Support for OWASP Risk Ratings in VEX documents

[fahedouch]

Description

Hey everyone,

I'd like to propose adding support for OWASP Risk Ratings from CycloneDX VEX documents.

Why?

The CycloneDX spec now recommends that tools consider ratings when prioritizing vulnerabilities (spec PR #722):

"Consumers SHOULD consider ratings in prioritization decisions"

CVSS scores are generic. The same CVE has different risk levels depending on your context (network exposure, data sensitivity, etc.).
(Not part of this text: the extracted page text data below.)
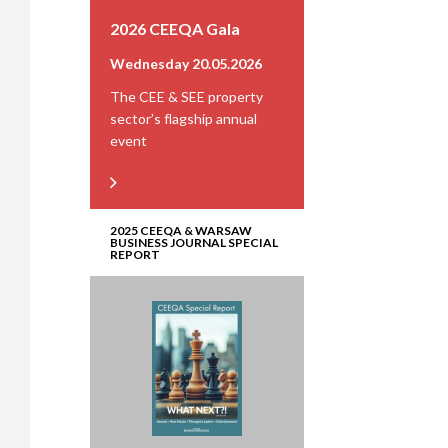
2026 CEEQA Gala
Wednesday 20.05.2026
The CEE & SEE property
sector’s flagship annual
event
2025 CEEQA & WARSAW
BUSINESS JOURNAL SPECIAL
REPORT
VEX documents can include these context-aware ratings, but Grype currently ignores them.

What changes?

Add an optional OWASPRating field so Grype can display context-aware risk assessments from VEX documents when available. Fully backward compatible.

Example

json { "VulnerabilityID": "CVE-2011-3374", "Severity": "LOW", "OWASPRating": { "severity": "medium", "score": 27.5 } }

Now you see both the generic CVSS severity and your specific risk assessment.

Use case

Tools like vens generate these ratings. This lets Grype users prioritize based on actual risk, not just CVSS scores.

Thoughts?

[wagoodman]

This has connectivity to #1378 which is all about having a configurable way to convey severity preferences --which I feel goes beyond pure severity since we do allow for a risk ranking to sort output. This issue builds on it by asking for reading additional input sources to display and sort/rank output.

[fahedouch]

Thanks @wagoodman for connecting this to #1378. After reading through that thread, I think we could approach this in two steps:

Step 1: Add contextual risk as a new field

Instead of touching the existing severity logic, just add OWASP ratings as optional data:

type Vulnerability struct {
    // ... existing fields
    Risk            float64             `json:"risk"`
    ContextualRisk  *ContextualRiskData `json:"contextualRisk,omitempty"`
}

type ContextualRiskData struct {
    Score    float64 `json:"score"`
    Severity string  `json:"severity"`
    Vector   string  `json:"vector"`
    Source   string  `json:"source"`
}

This way it's completely backward compatible and doesn't affect how Grype currently works. Users get both the standard risk score and the contextual one when available.
Example output:

{
  "vulnerability": {
    "id": "CVE-2011-3374",
    "severity": "LOW",
    "risk": 15.5,
    "contextualRisk": {
      "score": 27.5,
      "severity": "MEDIUM",
      "vector": "OWASP:2023/SL:5/M:5/O:5/S:1/ED:1/EE:1/A:1/ID:1/LC:1/LI:1/LAV:1/LAC:1/FD:1/RD:1/NC:1/PV:1",
      "source": "vex"
    }
  }
}

Step 2: Tackle severity preferences later

Once step 1 is done, we can focus on the severity preferences work in #1378 - choosing which severity source to use, displaying multiple sources, etc. That's a much larger change and this gives us something concrete to work with first.

Let me know if this approach makes sense and I can get started.